Records contained in a dataset
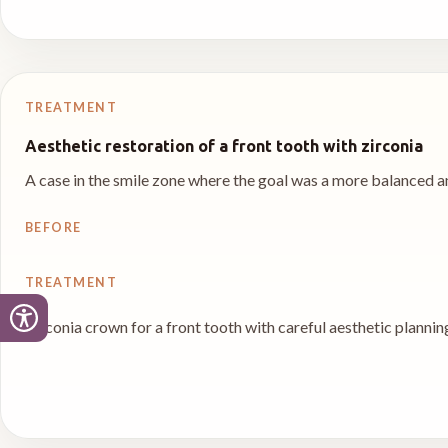
TREATMENT
Aesthetic restoration of a front tooth with zirconia
A case in the smile zone where the goal was a more balanced an
BEFORE
TREATMENT
Zirconia crown for a front tooth with careful aesthetic plannin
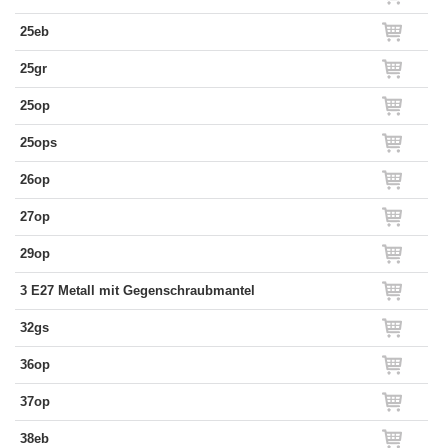
25eb
25gr
25op
25ops
26op
27op
29op
3 E27 Metall mit Gegenschraubmantel
32gs
36op
37op
38eb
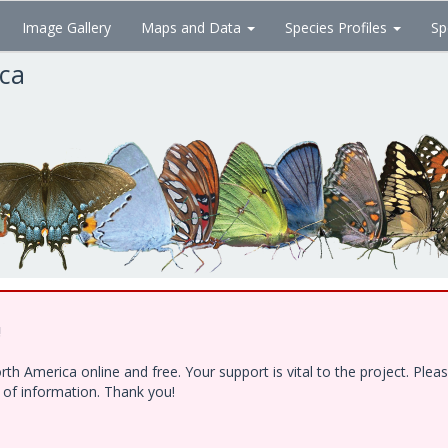
Image Gallery
Maps and Data
Species Profiles
Sp
ica
!
h America online and free. Your support is vital to the project. Ple
e of information. Thank you!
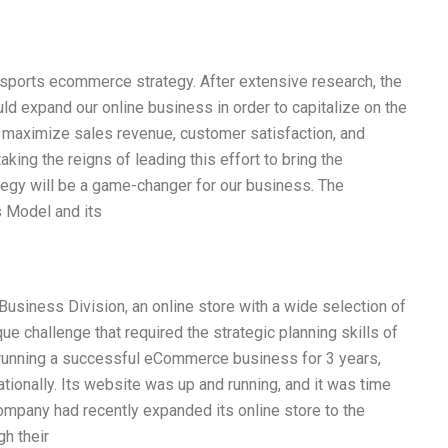
r sports ecommerce strategy. After extensive research, the
ld expand our online business in order to capitalize on the
maximize sales revenue, customer satisfaction, and
aking the reigns of leading this effort to bring the
ategy will be a game-changer for our business. The
s Model and its
usiness Division, an online store with a wide selection of
e challenge that required the strategic planning skills of
running a successful eCommerce business for 3 years,
ationally. Its website was up and running, and it was time
ompany had recently expanded its online store to the
gh their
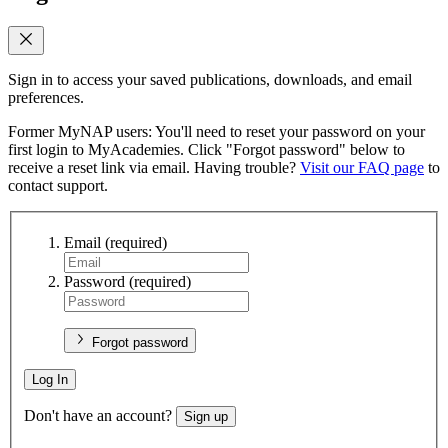
Sign in to access your saved publications, downloads, and email
preferences.
Former MyNAP users: You'll need to reset your password on your
first login to MyAcademies. Click "Forgot password" below to
receive a reset link via email. Having trouble?
Visit our FAQ page
to
contact support.
Email
(required)
Password
(required)
Forgot password
Log In
Don't have an account?
Sign up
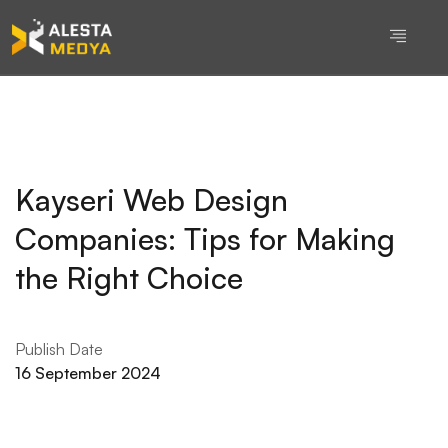
Kayseri Web Design
Companies: Tips for Making
the Right Choice
Publish Date
16 September 2024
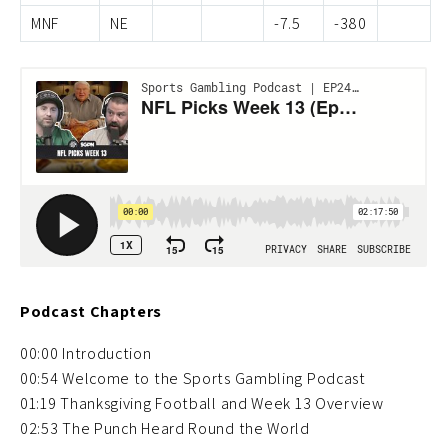
MNF
NE
-7.5
-380
Podcast Chapters
00:00 Introduction
00:54 Welcome to the Sports Gambling Podcast
01:19 Thanksgiving Football and Week 13 Overview
02:53 The Punch Heard Round the World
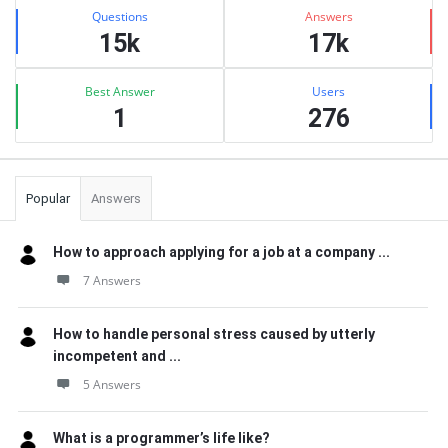
Stats
Questions
Answers
15k
17k
Best Answer
Users
1
276
Popular
Answers
How to approach applying for a job at a company ...
7 Answers
How to handle personal stress caused by utterly
incompetent and ...
5 Answers
What is a programmer’s life like?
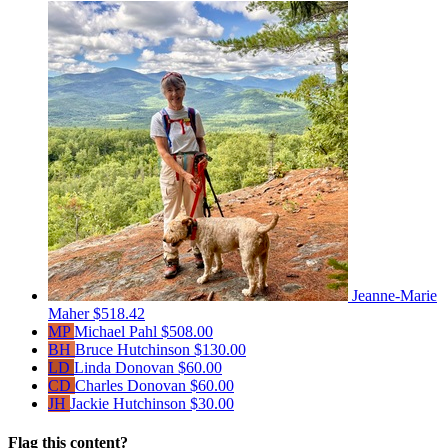
Jeanne-Marie
Maher
$518.42
MP
Michael Pahl
$508.00
BH
Bruce Hutchinson
$130.00
LD
Linda Donovan
$60.00
CD
Charles Donovan
$60.00
JH
Jackie Hutchinson
$30.00
Flag this content?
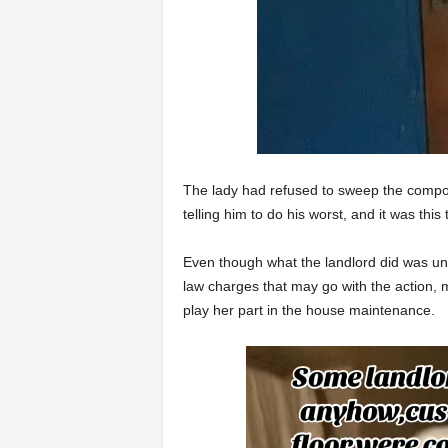
The lady had refused to sweep the compoun
telling him to do his worst, and it was this
Even though what the landlord did was un
law charges that may go with the action, 
play her part in the house maintenance.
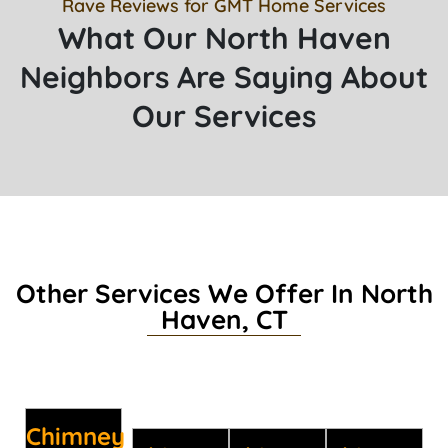
Rave Reviews for GMT Home Services
What Our North Haven
Neighbors Are Saying About
Our Services
Other Services We Offer In North
Haven, CT
Chimney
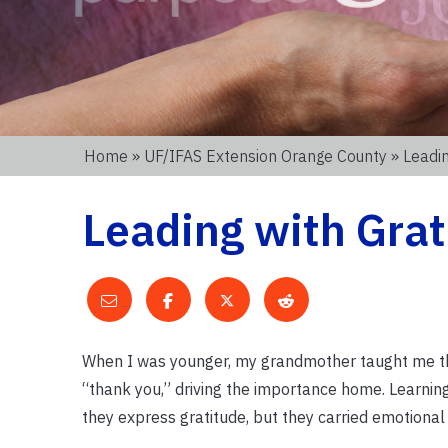
Home
»
UF/IFAS Extension Orange County
» Leadin
Leading with Grat
When I was younger, my grandmother taught me the
“thank you,” driving the importance home. Learning
they express gratitude, but they carried emotional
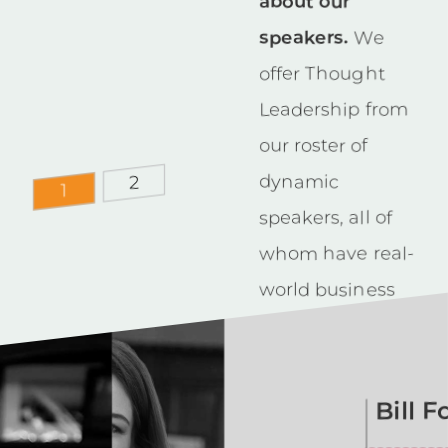
about our
speakers.
We
offer Thought
Leadership from
our roster of
dynamic
2
1
speakers, all of
whom have real-
world business
experience. Our
aim is to
educate, engage
Bill 
and inspire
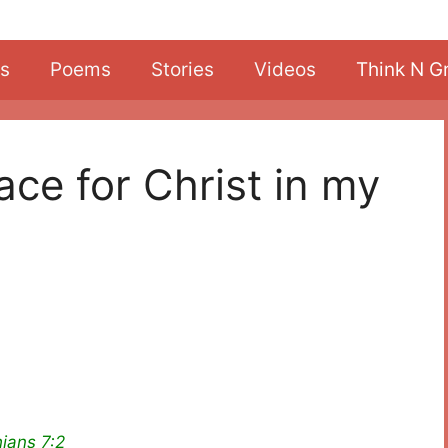
s
Poems
Stories
Videos
Think N G
ace for Christ in my
ians 7:2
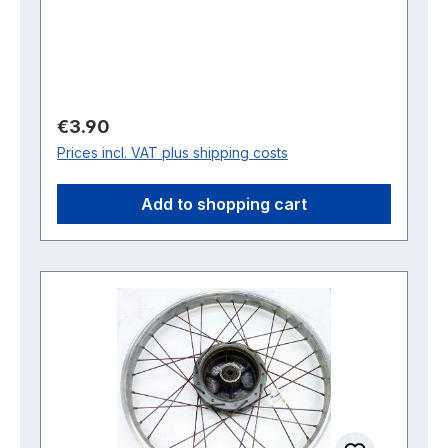
Regular price:
€3.90
Prices incl. VAT plus shipping costs
Add to shopping cart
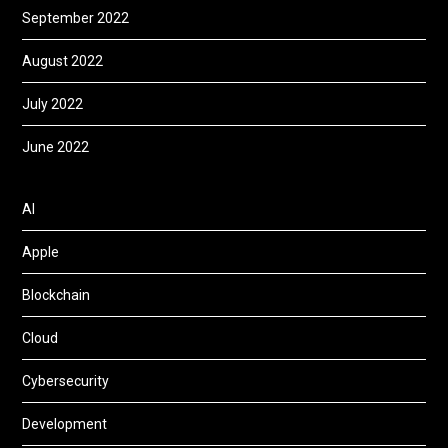
September 2022
August 2022
July 2022
June 2022
AI
Apple
Blockchain
Cloud
Cybersecurity
Development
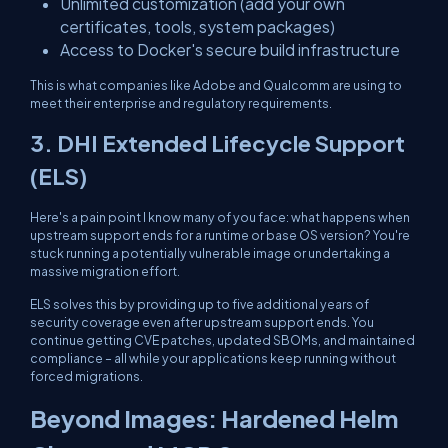
Unlimited customization (add your own
certificates, tools, system packages)
Access to Docker's secure build infrastructure
This is what companies like Adobe and Qualcomm are using to
meet their enterprise and regulatory requirements.
3. DHI Extended Lifecycle Support
(ELS)
Here's a pain point I know many of you face: what happens when
upstream support ends for a runtime or base OS version? You're
stuck running a potentially vulnerable image or undertaking a
massive migration effort.
ELS solves this by providing up to five additional years of
security coverage even after upstream support ends. You
continue getting CVE patches, updated SBOMs, and maintained
compliance – all while your applications keep running without
forced migrations.
Beyond Images: Hardened Helm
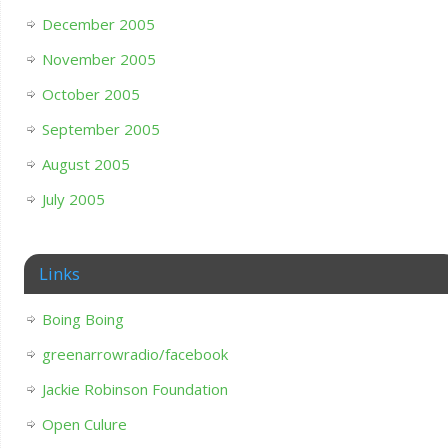
December 2005
November 2005
October 2005
September 2005
August 2005
July 2005
Links
Boing Boing
greenarrowradio/facebook
Jackie Robinson Foundation
Open Culure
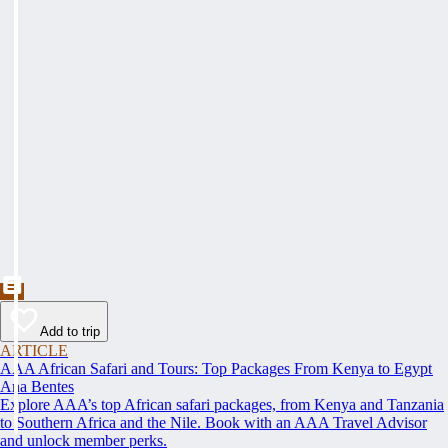
Add to trip
ARTICLE
AAA African Safari and Tours: Top Packages From Kenya to Egypt
Ana Bentes
Explore AAA’s top African safari packages, from Kenya and Tanzania
to Southern Africa and the Nile. Book with an AAA Travel Advisor
and unlock member perks.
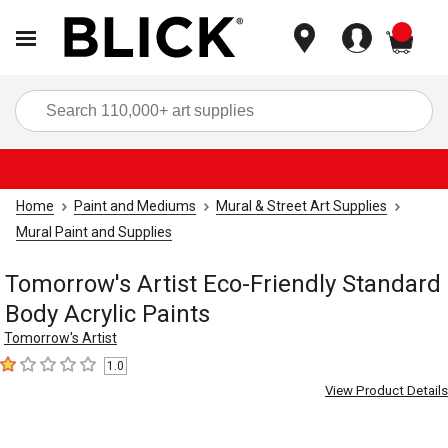
items
Sea
Home
Paint and Mediums
Mural & Street Art Supplies
Mural Paint and Supplies
Tomorrow's Artist Eco-Friendly Standard
Body Acrylic Paints
Tomorrow's Artist
1.0
1
out of 5 stars
View Product Details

What to work on. Each record above should be restated word for word. The pictures should not appear.

Task output.
TREATMENT
Aesthetic restoration of a front tooth with zirconia
A case in the smile zone where the goal was a more balanced an
BEFORE
TREATMENT
Zirconia crown for a front tooth with careful aesthetic plannin
25eb
25gr
25op
25ops
26op
27op
29op
3 E27 Metall mit Gegenschraubmantel
32gs
36op
37op
38eb
Image Gallery
Maps and Data
Species Profiles
Sp
ica
!
h America online and free. Your support is vital to the project. Ple
e of information. Thank you!
r sports ecommerce strategy. After extensive research, the
ld expand our online business in order to capitalize on the
maximize sales revenue, customer satisfaction, and
aking the reigns of leading this effort to bring the
ategy will be a game-changer for our business. The
s Model and its
usiness Division, an online store with a wide selection of
e challenge that required the strategic planning skills of
running a successful eCommerce business for 3 years,
ationally. Its website was up and running, and it was time
ompany had recently expanded its online store to the
gh their
Sign in to access your saved publications, downloads, and email
preferences.
Former MyNAP users: You'll need to reset your password on your
first login to MyAcademies. Click "Forgot password" below to
receive a reset link via email. Having trouble?
Visit our FAQ page
to
contact support.
Email
(required)
Password
(required)
Forgot password
Log In
Don't have an account?
Sign up
Kayseri Web Design
Companies: Tips for Making
the Right Choice
Publish Date
16 September 2024
MNF
NE
-7.5
-380
Podcast Chapters
00:00 Introduction
00:54 Welcome to the Sports Gambling Podcast
01:19 Thanksgiving Football and Week 13 Overview
02:53 The Punch Heard Round the World
Stats
Questions
Answers
15k
17k
Best Answer
Users
1
276
Popular
Answers
How to approach applying for a job at a company ...
7 Answers
How to handle personal stress caused by utterly
incompetent and ...
5 Answers
What is a programmer’s life like?
Jeanne-Marie
Maher
$518.42
MP
Michael Pahl
$508.00
BH
Bruce Hutchinson
$130.00
LD
Linda Donovan
$60.00
CD
Charles Donovan
$60.00
JH
Jackie Hutchinson
$30.00
Flag this content?
The lady had refused to sweep the compoun
telling him to do his worst, and it was this
Even though what the landlord did was un
law charges that may go with the action, 
play her part in the house maintenance.
Rave Reviews for GMT Home Services
What Our North Haven
Neighbors Are Saying About
Our Services
Other Services We Offer In North
Haven, CT
Chimney
Home
»
UF/IFAS Extension Orange County
» Leadin
Leading with Grat
When I was younger, my grandmother taught me the
“thank you,” driving the importance home. Learning
they express gratitude, but they carried emotional
about our
speakers.
We
offer Thought
Leadership from
our roster of
dynamic
2
1
speakers, all of
whom have real-
world business
experience. Our
aim is to
educate, engage
Bill 
and inspire
s
Poems
Stories
Videos
Think N G
ace for Christ in my
ians 7:2
Regular price:
€3.90
Prices incl. VAT plus shipping costs
Add to shopping cart
September 2022
August 2022
July 2022
June 2022
AI
Apple
Blockchain
Cloud
Cybersecurity
Development
Unlimited customization (add your own
certificates, tools, system packages)
Access to Docker's secure build infrastructure
This is what companies like Adobe and Qualcomm are using to
meet their enterprise and regulatory requirements.
3. DHI Extended Lifecycle Support
(ELS)
Here's a pain point I know many of you face: what happens when
upstream support ends for a runtime or base OS version? You're
stuck running a potentially vulnerable image or undertaking a
massive migration effort.
ELS solves this by providing up to five additional years of
security coverage even after upstream support ends. You
continue getting CVE patches, updated SBOMs, and maintained
compliance – all while your applications keep running without
forced migrations.
Beyond Images: Hardened Helm
December 2005
November 2005
October 2005
September 2005
August 2005
July 2005
Links
Boing Boing
greenarrowradio/facebook
Jackie Robinson Foundation
Open Culure
Add to trip
ARTICLE
AAA African Safari and Tours: Top Packages From Kenya to Egypt
Ana Bentes
Explore AAA’s top African safari packages, from Kenya and Tanzania
to Southern Africa and the Nile. Book with an AAA Travel Advisor
and unlock member perks.
items
Sea
Home
Paint and Mediums
Mural & Street Art Supplies
Mural Paint and Supplies
Tomorrow's Artist Eco-Friendly Standard
Body Acrylic Paints
Tomorrow's Artist
1.0
1
out of 5 stars
View Product Details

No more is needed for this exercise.